During a press conference on Thursday in the Beauce region, Mr. Legault sliced the air with his hands as he rebutted his rivals’ claims that he can’t be trusted.

“I have spent 10 years at Transat, 10 years with the Parti Québécois, and I have committed to spending the next 10 years with the Coalition. I have been with Isabelle for 22 years,” he added, hugging his wife, who has been campaigning at his side, a novelty for the normally reserved Outremont shop owner. “I have no lessons to take from anyone on consistency.”

But Mr. Legault’s platform is a bit of all things to everyone. He wants a smaller government à la Stephen Harper, yet he promotes an economic interventionism that would use the province’s investment arms to protect Quebec’s business champions from foreign takeovers. He calls himself a pragmatist, yet his prescription for the province’s health-care woes – a family doctor for everyone within a year – has got eyes rolling throughout Quebec.
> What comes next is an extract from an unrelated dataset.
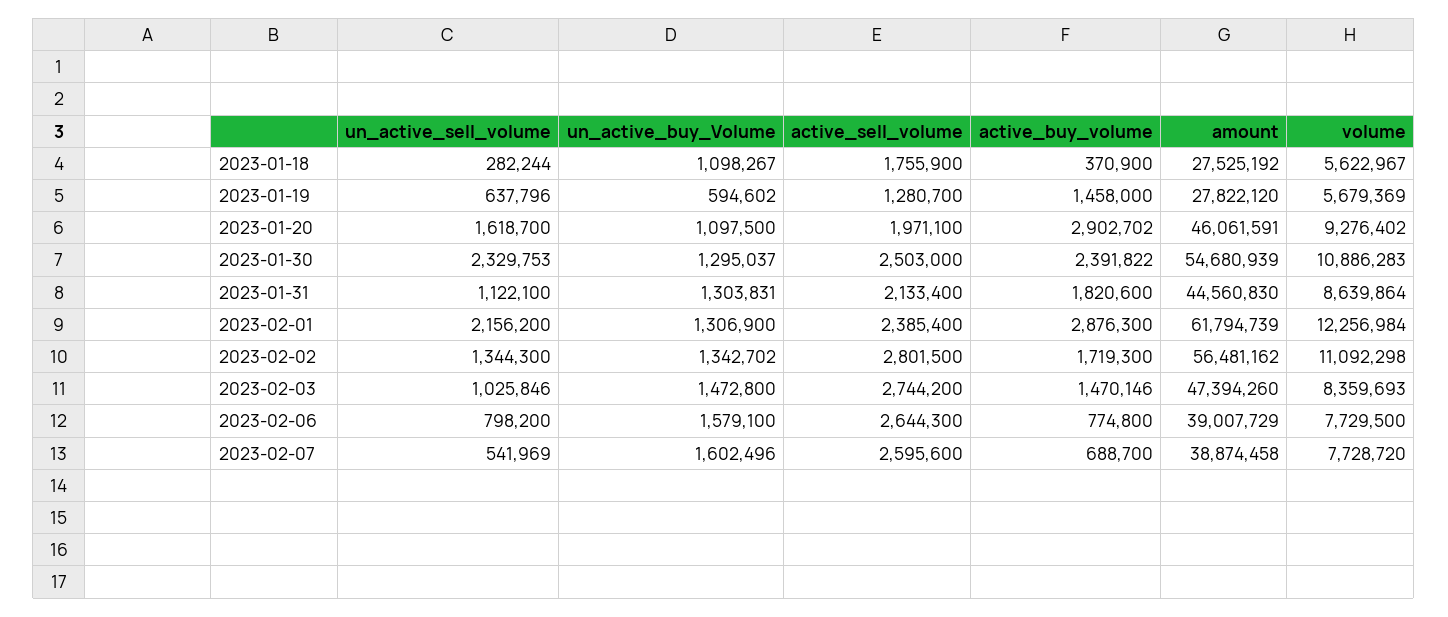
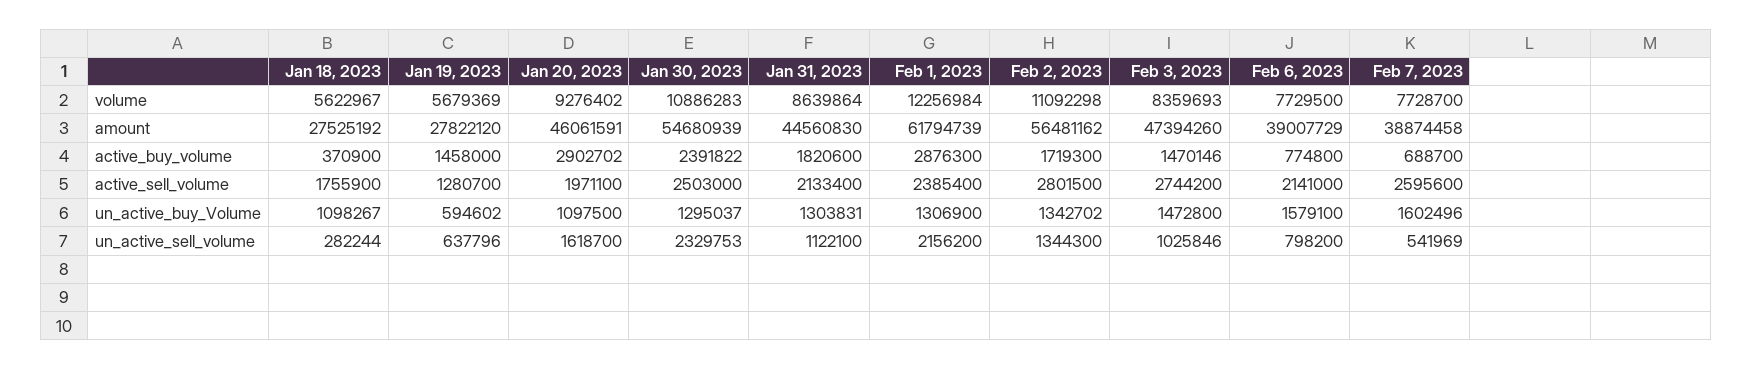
active_sell_volume, 2023-02-06: 2644300 -> 2141000
volume, 2023-02-07: 7728720 -> 7728700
So has his plan to eliminate 4,000 jobs at Hydro-Québec to pay for his electoral promises, as it is unlikely that voluntary departures would suffice, assuring a head-on fight with its powerhouse union.

Whether Quebeckers can trust Mr. Legault or not, however, other Canadians definitely cannot count on him to defend the country. The CAQ leader is adamant: He will neither promote sovereignty nor defend federalism.

“He has his moments of doubt,” one of his senior staffers says, “but once he makes up his mind, it’s do or die.”

The CAQ has attracted the disaffected from both Liberals and Péquistes, and Mr. Legault has scrambled throughout the campaign to explain the practical implications of his position. But in Quebec, there is a sense that the coalition’s starting point may be untenable.

If the PQ wins and decides to hold a referendum on independence, Mr. Legault says he will vote against it. But he refuses to say if he would lead or even join the “No” campaign. Whatever he does, it could break the CAQ – a party built on the premise that the last thing most Quebeckers want is another divisive sovereignty vote – into factions.

Mr. Legault has pegged his political fate to an unprecedented level of vagueness on the issue that has defined Quebec politics for four decades. “We are a coalition,” he says. “You will not succeed in categorizing us, collectively or individually, in the sovereigntist or the federalist camp.”

Roaming the province’s restaurants and soccer fields, the businessman Mr. Legault has been selling his coalition like a salesman pushes a shiny new product. Give up the old quarrels for the sake of real reforms in education and health care, he has been pleading: “Try us !”

When votes are counted after Tuesday’s hotly contested election, the results will be simple to analyze for Mr. Legault. Either Quebeckers trusted him, or they didn’t buy into his coalition’s grand ambitions and dishevelled construction.